The name of the thing
An embarrassing trend can be seen among parents to remodel the role of their offspring, now turned into little billboards for their parents' egos. While not so long ago the old hipsters left their mark on countless youngsters by treating them like adults (the worst thing you can do to a child is substituting its comics with books by Nick Hornby), now they look at the other side of the ocean. The kid thus becomes another element of that post-modern inventory the United Hipsters of America use to define themselves in front of the common folk. Gratuitous frivolity is the rule. In an absurd race not to stay behind, the hipsters drag some poor brats with them in their particular madness, brats who, when they have to go to school, will have to overcome the added obstacle of their name, be it Dolce & Gabbana Smith, Soup Nazi Johnson or Pokemon Wilson. I'm not saying we should go back to Horatio, Archibald or Bartholomew, but between that and giving a baby the name of a shoe brand lies an ocean... of radioactivity.
It's terrible to see how a child becomes a pet. Because not only do the hipsters want to reaffirm themselves and stand apart from the rest in this competition for the coolest name, they also go all out when buying clothes for their offspring. It's painful to see the little nippers turn into puppets that can be dressed and combed whichever way their daddies want. Hair gels, quiffs, Heidi Slimane foulard, trouser skirt, Ray-Bans: we don't care if the kid walks into a lamp post, we're going to a festival and we're going to walk around showing our child of as if it were a trophy for all our cool friends to see, no matter how much the brat wants to go home and play with his Kenner Star Wars toys.

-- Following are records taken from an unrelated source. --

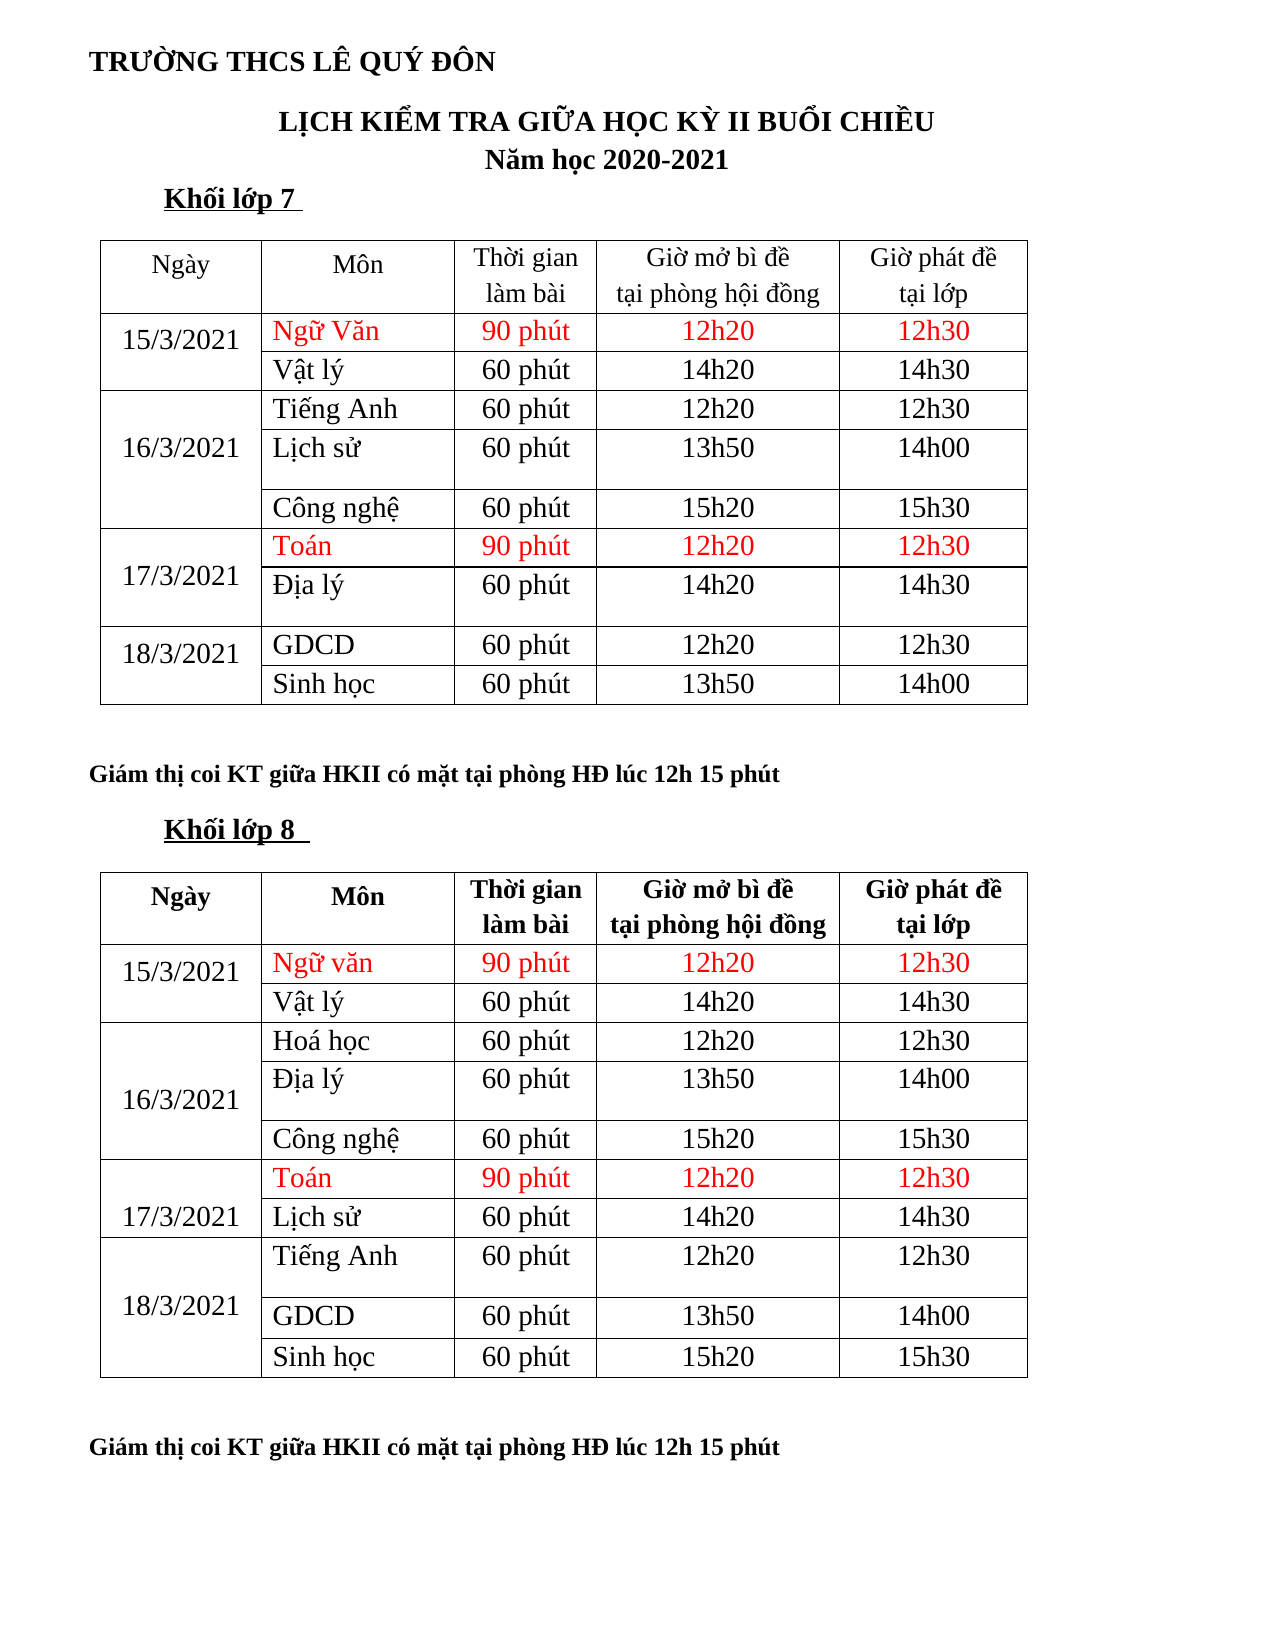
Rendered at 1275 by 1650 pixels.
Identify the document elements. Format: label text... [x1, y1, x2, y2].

table_cell 12h30 [840, 1160, 1027, 1198]
table_cell Vật lý [262, 984, 454, 1022]
table_cell 90 phút [455, 529, 596, 566]
table_cell Địa lý [262, 1062, 454, 1120]
table_cell Công nghệ [262, 1121, 454, 1159]
table_cell 13h50 [597, 1298, 839, 1338]
table_cell 15/3/2021 [101, 945, 261, 1022]
table_cell 12h20 [597, 391, 839, 429]
table_cell 15/3/2021 [101, 314, 261, 390]
table_cell Lịch sử [262, 430, 454, 489]
table_cell 12h20 [597, 1160, 839, 1198]
table_cell 90 phút [455, 945, 596, 983]
table_header Ngày [101, 241, 261, 312]
table_cell 15h30 [840, 1339, 1027, 1377]
table_cell 12h20 [597, 945, 839, 983]
table_cell 15h20 [597, 1339, 839, 1377]
table_cell 17/3/2021 [101, 1160, 261, 1237]
table_cell 12h30 [840, 945, 1027, 983]
table_cell 14h20 [597, 568, 839, 626]
text Giám thị coi KT giữa HKII có mặt tại phòng HĐ lúc 12h 15 phút [89, 759, 1125, 787]
table_cell 14h00 [840, 666, 1027, 704]
table_cell 12h20 [597, 627, 839, 665]
table_cell 14h00 [840, 430, 1027, 489]
table_cell 14h30 [840, 352, 1027, 390]
table_cell Toán [262, 529, 454, 566]
table_cell 12h20 [597, 1023, 839, 1061]
table_cell 15h20 [597, 490, 839, 527]
table_header Giờ phát đề tại lớp [840, 873, 1027, 944]
table_cell 60 phút [455, 1199, 596, 1237]
table_header Ngày [101, 873, 261, 944]
text Năm học 2020-2021 [89, 142, 1125, 176]
table_cell 15h30 [840, 1121, 1027, 1159]
table_cell 60 phút [455, 1298, 596, 1338]
text Khối lớp 7 [89, 181, 1125, 214]
table_header Giờ phát đề tại lớp [840, 241, 1027, 312]
table_cell 13h50 [597, 666, 839, 704]
table_cell 12h20 [597, 1238, 839, 1297]
table_cell Công nghệ [262, 490, 454, 527]
table_cell 12h30 [840, 529, 1027, 566]
table_cell Hoá học [262, 1023, 454, 1061]
text LỊCH KIỂM TRA GIỮA HỌC KỲ II BUỔI CHIỀU [89, 104, 1125, 137]
table_cell 12h30 [840, 1023, 1027, 1061]
text TRƯỜNG THCS LÊ QUÝ ĐÔN [89, 44, 1125, 78]
table_cell 14h20 [597, 984, 839, 1022]
table_cell Ngữ văn [262, 945, 454, 983]
table_cell 60 phút [455, 391, 596, 429]
table_cell 18/3/2021 [101, 627, 261, 704]
table_cell 18/3/2021 [101, 1238, 261, 1377]
table_cell 60 phút [455, 984, 596, 1022]
table_header Thời gian làm bài [455, 241, 596, 312]
table_cell Ngữ Văn [262, 314, 454, 351]
table_cell 14h00 [840, 1298, 1027, 1338]
table_cell 60 phút [455, 430, 596, 489]
table_cell 14h30 [840, 568, 1027, 626]
table_cell 17/3/2021 [101, 529, 261, 626]
table_cell Toán [262, 1160, 454, 1198]
table_cell Địa lý [262, 568, 454, 626]
table_cell 12h30 [840, 627, 1027, 665]
table_cell 60 phút [455, 568, 596, 626]
table_cell Tiếng Anh [262, 391, 454, 429]
table_header Môn [262, 241, 454, 312]
table_cell GDCD [262, 627, 454, 665]
table_cell 60 phút [455, 352, 596, 390]
table_cell Sinh học [262, 666, 454, 704]
table_cell Lịch sử [262, 1199, 454, 1237]
table_cell 12h20 [597, 314, 839, 351]
table_cell 60 phút [455, 1339, 596, 1377]
table_cell 90 phút [455, 314, 596, 351]
table_cell 60 phút [455, 1023, 596, 1061]
table_cell 15h20 [597, 1121, 839, 1159]
table_cell 13h50 [597, 1062, 839, 1120]
table_cell GDCD [262, 1298, 454, 1338]
text Khối lớp 8 [89, 812, 1125, 846]
table_cell Tiếng Anh [262, 1238, 454, 1297]
table_cell 15h30 [840, 490, 1027, 527]
table_cell 60 phút [455, 1121, 596, 1159]
table_cell 12h30 [840, 314, 1027, 351]
table_cell Vật lý [262, 352, 454, 390]
table_cell 60 phút [455, 627, 596, 665]
table_cell 12h20 [597, 529, 839, 566]
table_header Môn [262, 873, 454, 944]
table_cell 90 phút [455, 1160, 596, 1198]
table_cell 60 phút [455, 666, 596, 704]
table_cell Sinh học [262, 1339, 454, 1377]
table_cell 14h30 [840, 1199, 1027, 1237]
table_cell 14h00 [840, 1062, 1027, 1120]
table_cell 13h50 [597, 430, 839, 489]
table_cell 16/3/2021 [101, 1023, 261, 1159]
table_cell 60 phút [455, 1062, 596, 1120]
table_header Thời gian làm bài [455, 873, 596, 944]
text Giám thị coi KT giữa HKII có mặt tại phòng HĐ lúc 12h 15 phút [89, 1432, 1125, 1461]
table_cell 14h30 [840, 984, 1027, 1022]
table_cell 14h20 [597, 352, 839, 390]
table_header Giờ mở bì đề tại phòng hội đồng [597, 873, 839, 944]
table_cell 60 phút [455, 490, 596, 527]
table_header Giờ mở bì đề tại phòng hội đồng [597, 241, 839, 312]
table_cell 14h20 [597, 1199, 839, 1237]
table_cell 16/3/2021 [101, 391, 261, 527]
table_cell 60 phút [455, 1238, 596, 1297]
table_cell 12h30 [840, 391, 1027, 429]
table_cell 12h30 [840, 1238, 1027, 1297]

Hipsters, listen up, be reasonable. Leave your kids alone, dress them like children, don't give them asymmetric hairdos or dye their manes, okay? If they want to be part of the Cool Family when they grow up, they'll get their membership cards themselves, but at least leave them some kind of option. And most of all, give them a name that won't send them to the shrink before the age of ten. After all, if exclusivity is what you're looking for, if you want to be ahead of everyone else, you're wasting your time. Because you're not the first people to give their children impossible names. Eons ago, the Mike Sorrentinos of this world were already doing that, and I would say they did a hell of a lot better job than you ever will. The second part of our anti-hipster crusade will most likely backfire on us. But sometimes it's good to bite the hand that feeds us. Today, we're outraged with cool parents who use their children as pets.